▶ _Problem_
Of all the lines below, output only those starting at the one with "SSDI will bring" and ending at the one with "SSI also serves", both ends included, exactly as written.

▶ _Collected data entries_
◇ ◇ ◇

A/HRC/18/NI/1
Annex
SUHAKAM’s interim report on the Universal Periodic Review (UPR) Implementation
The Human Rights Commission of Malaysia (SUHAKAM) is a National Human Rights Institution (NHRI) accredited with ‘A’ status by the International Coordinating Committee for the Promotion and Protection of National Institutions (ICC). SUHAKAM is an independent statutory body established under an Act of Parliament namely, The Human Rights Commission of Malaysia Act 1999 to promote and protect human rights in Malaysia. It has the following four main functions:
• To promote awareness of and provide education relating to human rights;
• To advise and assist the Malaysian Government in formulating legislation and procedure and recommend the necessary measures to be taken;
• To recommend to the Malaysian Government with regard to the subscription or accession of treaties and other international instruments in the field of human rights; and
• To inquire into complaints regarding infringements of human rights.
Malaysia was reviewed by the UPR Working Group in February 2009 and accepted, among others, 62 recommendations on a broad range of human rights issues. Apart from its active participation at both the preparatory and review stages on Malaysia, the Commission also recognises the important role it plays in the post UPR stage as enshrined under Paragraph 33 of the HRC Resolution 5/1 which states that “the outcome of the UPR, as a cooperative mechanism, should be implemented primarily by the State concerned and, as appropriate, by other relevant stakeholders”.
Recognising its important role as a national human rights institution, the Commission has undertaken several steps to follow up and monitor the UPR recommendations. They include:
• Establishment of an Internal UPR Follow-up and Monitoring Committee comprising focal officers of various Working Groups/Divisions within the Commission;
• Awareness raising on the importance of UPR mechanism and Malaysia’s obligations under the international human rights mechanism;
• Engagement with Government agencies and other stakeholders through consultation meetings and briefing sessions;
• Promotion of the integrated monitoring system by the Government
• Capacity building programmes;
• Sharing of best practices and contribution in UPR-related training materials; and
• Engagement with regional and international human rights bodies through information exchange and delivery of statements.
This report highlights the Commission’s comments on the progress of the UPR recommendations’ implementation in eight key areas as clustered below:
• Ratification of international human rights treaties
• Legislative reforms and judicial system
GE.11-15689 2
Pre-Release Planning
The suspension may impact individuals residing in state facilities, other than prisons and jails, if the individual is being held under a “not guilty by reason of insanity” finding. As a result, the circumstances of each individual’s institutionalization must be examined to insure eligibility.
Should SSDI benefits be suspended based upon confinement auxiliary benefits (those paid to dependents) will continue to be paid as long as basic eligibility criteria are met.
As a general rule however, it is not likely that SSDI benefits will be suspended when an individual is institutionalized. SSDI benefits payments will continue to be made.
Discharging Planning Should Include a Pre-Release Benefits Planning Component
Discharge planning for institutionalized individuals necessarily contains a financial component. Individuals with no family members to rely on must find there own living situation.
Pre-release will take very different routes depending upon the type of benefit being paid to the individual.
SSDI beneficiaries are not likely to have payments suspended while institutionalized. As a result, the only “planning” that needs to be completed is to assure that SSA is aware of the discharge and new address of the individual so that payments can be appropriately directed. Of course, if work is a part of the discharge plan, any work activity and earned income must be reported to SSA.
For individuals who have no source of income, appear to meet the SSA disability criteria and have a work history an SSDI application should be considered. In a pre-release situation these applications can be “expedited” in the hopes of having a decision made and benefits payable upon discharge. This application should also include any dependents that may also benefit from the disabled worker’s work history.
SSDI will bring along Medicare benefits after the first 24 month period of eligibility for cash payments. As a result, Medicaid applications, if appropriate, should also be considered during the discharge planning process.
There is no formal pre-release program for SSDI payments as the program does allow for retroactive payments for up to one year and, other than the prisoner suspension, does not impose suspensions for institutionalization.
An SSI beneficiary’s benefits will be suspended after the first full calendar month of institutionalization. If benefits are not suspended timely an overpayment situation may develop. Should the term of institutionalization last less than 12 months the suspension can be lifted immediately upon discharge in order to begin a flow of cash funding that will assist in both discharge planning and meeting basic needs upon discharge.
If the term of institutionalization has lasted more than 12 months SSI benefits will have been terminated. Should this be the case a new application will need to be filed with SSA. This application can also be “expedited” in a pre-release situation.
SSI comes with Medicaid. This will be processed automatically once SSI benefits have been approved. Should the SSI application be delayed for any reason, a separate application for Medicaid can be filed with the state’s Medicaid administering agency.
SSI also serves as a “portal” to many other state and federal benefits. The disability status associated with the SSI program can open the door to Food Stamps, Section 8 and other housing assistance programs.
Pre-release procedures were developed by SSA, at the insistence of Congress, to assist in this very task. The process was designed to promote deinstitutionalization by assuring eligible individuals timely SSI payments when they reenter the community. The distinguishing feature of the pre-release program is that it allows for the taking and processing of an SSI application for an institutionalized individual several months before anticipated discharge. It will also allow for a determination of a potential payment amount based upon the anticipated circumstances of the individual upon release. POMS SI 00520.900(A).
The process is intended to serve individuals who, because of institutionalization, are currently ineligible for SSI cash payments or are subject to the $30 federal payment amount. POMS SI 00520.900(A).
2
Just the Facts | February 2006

◇ ◇ ◇

▶ _Result of this exercise_
SSDI will bring along Medicare benefits after the first 24 month period of eligibility for cash payments. As a result, Medicaid applications, if appropriate, should also be considered during the discharge planning process.
There is no formal pre-release program for SSDI payments as the program does allow for retroactive payments for up to one year and, other than the prisoner suspension, does not impose suspensions for institutionalization.
An SSI beneficiary’s benefits will be suspended after the first full calendar month of institutionalization. If benefits are not suspended timely an overpayment situation may develop. Should the term of institutionalization last less than 12 months the suspension can be lifted immediately upon discharge in order to begin a flow of cash funding that will assist in both discharge planning and meeting basic needs upon discharge.
If the term of institutionalization has lasted more than 12 months SSI benefits will have been terminated. Should this be the case a new application will need to be filed with SSA. This application can also be “expedited” in a pre-release situation.
SSI comes with Medicaid. This will be processed automatically once SSI benefits have been approved. Should the SSI application be delayed for any reason, a separate application for Medicaid can be filed with the state’s Medicaid administering agency.
SSI also serves as a “portal” to many other state and federal benefits. The disability status associated with the SSI program can open the door to Food Stamps, Section 8 and other housing assistance programs.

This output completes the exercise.